Data extracted from a collection:
= = = =

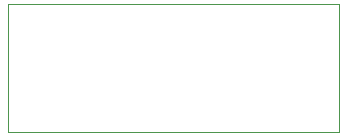
<source format=gm1>
G04*
G04 #@! TF.GenerationSoftware,Altium Limited,Altium Designer,20.1.14 (287)*
G04*
G04 Layer_Color=16711935*
%FSLAX25Y25*%
%MOIN*%
G70*
G04*
G04 #@! TF.SameCoordinates,A1E22FD0-206B-4EE7-9784-6D1C4D5CB387*
G04*
G04*
G04 #@! TF.FilePolarity,Positive*
G04*
G01*
G75*
%ADD36C,0.00100*%
D36*
X-0Y42675D02*
X0Y0D01*
X110205Y-0D01*
X110205Y42675D01*
X-0Y42675D02*
X110205Y42675D01*
M02*

</source>
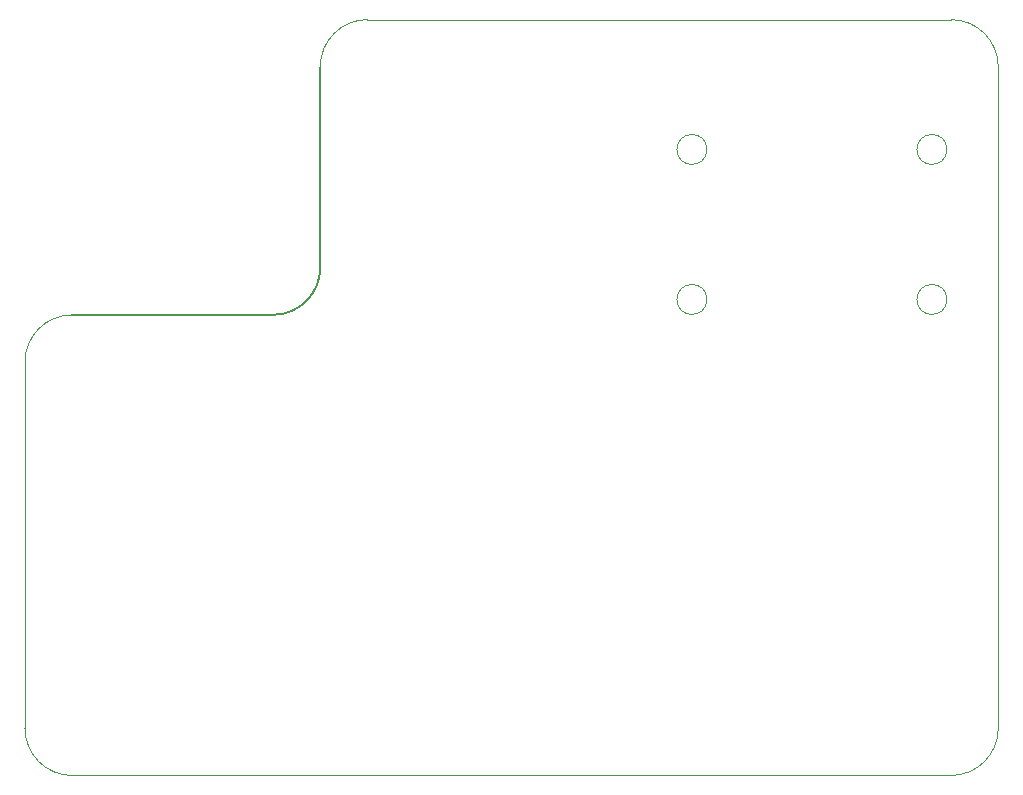
<source format=gbr>
%TF.GenerationSoftware,KiCad,Pcbnew,(7.0.0-0)*%
%TF.CreationDate,2023-04-22T09:58:04-07:00*%
%TF.ProjectId,SensorV2,53656e73-6f72-4563-922e-6b696361645f,rev?*%
%TF.SameCoordinates,Original*%
%TF.FileFunction,Profile,NP*%
%FSLAX46Y46*%
G04 Gerber Fmt 4.6, Leading zero omitted, Abs format (unit mm)*
G04 Created by KiCad (PCBNEW (7.0.0-0)) date 2023-04-22 09:58:04*
%MOMM*%
%LPD*%
G01*
G04 APERTURE LIST*
%TA.AperFunction,Profile*%
%ADD10C,0.150000*%
%TD*%
%TA.AperFunction,Profile*%
%ADD11C,0.100000*%
%TD*%
%TA.AperFunction,Profile*%
%ADD12C,0.120000*%
%TD*%
G04 APERTURE END LIST*
D10*
X46000000Y-80000000D02*
X46000000Y-97000000D01*
D11*
X50000000Y-76000000D02*
X99406573Y-76000000D01*
X21000000Y-136000000D02*
G75*
G03*
X25000000Y-140000000I4000000J0D01*
G01*
D10*
X42000000Y-101000000D02*
G75*
G03*
X46000000Y-97000000I0J4000000D01*
G01*
D11*
X103406573Y-80000000D02*
X103406573Y-136000000D01*
D10*
X42000000Y-101000000D02*
X25000000Y-101000000D01*
D11*
X50000000Y-76000000D02*
G75*
G03*
X46000000Y-80000000I0J-4000000D01*
G01*
X25000000Y-101000000D02*
G75*
G03*
X21000000Y-105000000I0J-4000000D01*
G01*
X99406573Y-140000000D02*
X25000000Y-140000000D01*
X103406600Y-80000000D02*
G75*
G03*
X99406573Y-76000000I-4000000J0D01*
G01*
X21000000Y-136000000D02*
X21000000Y-105000000D01*
X99406573Y-139999973D02*
G75*
G03*
X103406573Y-136000000I27J3999973D01*
G01*
D12*
%TO.C,U5*%
X78740000Y-86995000D02*
G75*
G03*
X78740000Y-86995000I-1270000J0D01*
G01*
X78740000Y-99695000D02*
G75*
G03*
X78740000Y-99695000I-1270000J0D01*
G01*
X99060000Y-86995000D02*
G75*
G03*
X99060000Y-86995000I-1270000J0D01*
G01*
X99060000Y-99695000D02*
G75*
G03*
X99060000Y-99695000I-1270000J0D01*
G01*
%TD*%
M02*

</source>
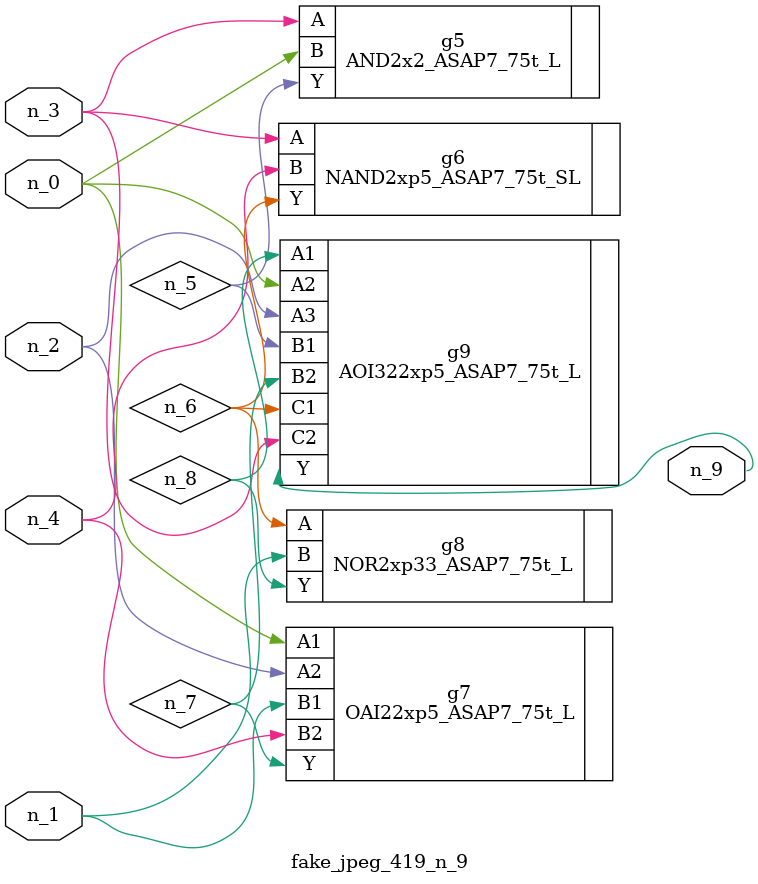
<source format=v>
module fake_jpeg_419_n_9 (n_3, n_2, n_1, n_0, n_4, n_9);

input n_3;
input n_2;
input n_1;
input n_0;
input n_4;

output n_9;

wire n_8;
wire n_6;
wire n_5;
wire n_7;

AND2x2_ASAP7_75t_L g5 ( 
.A(n_3),
.B(n_0),
.Y(n_5)
);

NAND2xp5_ASAP7_75t_SL g6 ( 
.A(n_3),
.B(n_4),
.Y(n_6)
);

OAI22xp5_ASAP7_75t_L g7 ( 
.A1(n_0),
.A2(n_2),
.B1(n_1),
.B2(n_4),
.Y(n_7)
);

NOR2xp33_ASAP7_75t_L g8 ( 
.A(n_6),
.B(n_1),
.Y(n_8)
);

AOI322xp5_ASAP7_75t_L g9 ( 
.A1(n_8),
.A2(n_0),
.A3(n_2),
.B1(n_5),
.B2(n_7),
.C1(n_6),
.C2(n_3),
.Y(n_9)
);


endmodule
</source>
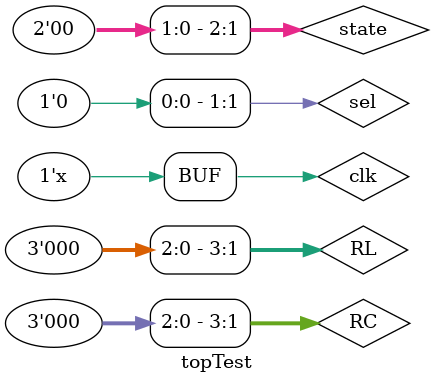
<source format=v>
`timescale 1ns / 1ps


module topTest();
integer count;
reg clk;
wire [3:0] an;
wire [6:0] seg;
reg enable;
reg [3:0] user;
wire [3:0] led;
wire lose;
wire win;
reg [3:0] pulse;
wire half_sec = DUT.half_sec;
wire [2:0] state = DUT.fsm0.state;
wire [3:0] RC = DUT.fsm0.roundCount;
wire [3:0] RL = DUT.fsm0.roundLimit;
wire[1:0] sel =DUT.sel;
wire correct= DUT.fsm0.correct;
wire wrong = DUT.fsm0.wrong;
top DUT(
    .clk(clk),
    .an(an),
    .seg(seg),
    .enable(enable),
    .user(user),
    .led(led),
    .lose(lose),
    .win(win)
);
initial begin
clk =0;
enable =0;
count= 0;
user =0;
end
 always #5 clk = ~clk;
 always @(posedge clk) begin
 if (count % 5 ==0) begin
    enable =1;
 end
 if (count % 2 == 0) begin
pulse <= pulse << 1;
user <= 0;
end
else begin
user <= pulse;
end
count <= count + 1;
end

endmodule

</source>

= = = =

**To-do item**
Which lines of the records contain the word "LIST"? Copy each of them.

**Response**
G04 APERTURE LIST*
G04 APERTURE END LIST*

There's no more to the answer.